The headline, albeit rhetorical, raises the obvious question, “how many Gods do you suppose there are?” As a monotheist, I affirm the existence of only one God. So if you ask me, Muslims cannot be worshiping some other God…because there simply are none. This is why I feel a kinship with Hindus, Sikhs, even Pastafarians, who are devout in their worship. I sometimes disagree with their particular worship practices, but I try to always respect the desire to connect with God through worship. If I find myself tempted to focus on the differences in our practices more than the commonality of our desire, I’ll try to remember that it is not only God who is reported to lurk “in the details”.
The Old Testament shows this issue to be more complex. While one voice declares the gods of the nations to be only wood and stone, there is recognition of the existence (at least in Praxis) of other deities. For example, the 1st commandment does not say “you shall not have any other gods because they do not exist,” but “you shall not have any other gods before me.”. Inherent in the 10 commandments is the existence of other spiritual beings vying for human devotion. Maybe a different definition of monotheism would acknowledge this reality while laying claim to only worshipping one God.
The name for that practice is henotheism (“one god”), and it was once the world’s dominant approach to divinities. The Jewish Bible documents a long (and not always successful) struggle away from that into a rigid one-and-one-only monotheism. It was a struggle because this position pits you against EVERYONE else, both atheist and theist, and also because it’s a hard, almost unnatural stance to take, thus there’s a LOT of “backsliding” into idolatry.

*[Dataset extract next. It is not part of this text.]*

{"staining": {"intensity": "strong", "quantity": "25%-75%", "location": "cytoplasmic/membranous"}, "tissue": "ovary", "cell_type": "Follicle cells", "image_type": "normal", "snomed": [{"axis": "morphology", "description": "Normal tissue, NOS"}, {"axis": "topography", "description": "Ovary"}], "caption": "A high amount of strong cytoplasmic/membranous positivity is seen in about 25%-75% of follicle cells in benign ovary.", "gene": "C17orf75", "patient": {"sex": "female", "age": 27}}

But this sort of monotheism is Judaism’s unique contribution to world religion. They might not have INVENTED it, but they championed it with a dedication no one else in antiquity did (the way Christianity would later contribute evangelism).
My disappointment is that they didn’t take monism to its logical extremity, monism. The early Jews were firm Platonists, if not gnostics (always remember that in Genesis, God created the material word AND SAW THAT IT WAS GOOD). To their dualist point of view, a God who not only CREATED everything but WAS everything didn’t square with their experience of the world…which had been quite harsh, to be fair. God was supposed to SAVE them from the world, so how could God also BE the world?
Myself, I think a culture’s view of God all too often was simply a clone of their view of royalty. If you can only imagine serving one king, the strongest king, while earning the antagonism of all other kings, that would make for an unpleasant sort of theism. If you then declare that your king is the ONLY legitimate king, that must offer considerable solace in the midst of many enemies. But it’s a much further step to see the entire world, everyone and everything, as being an instance of kingship.
I wish all spammers would misspell URLs.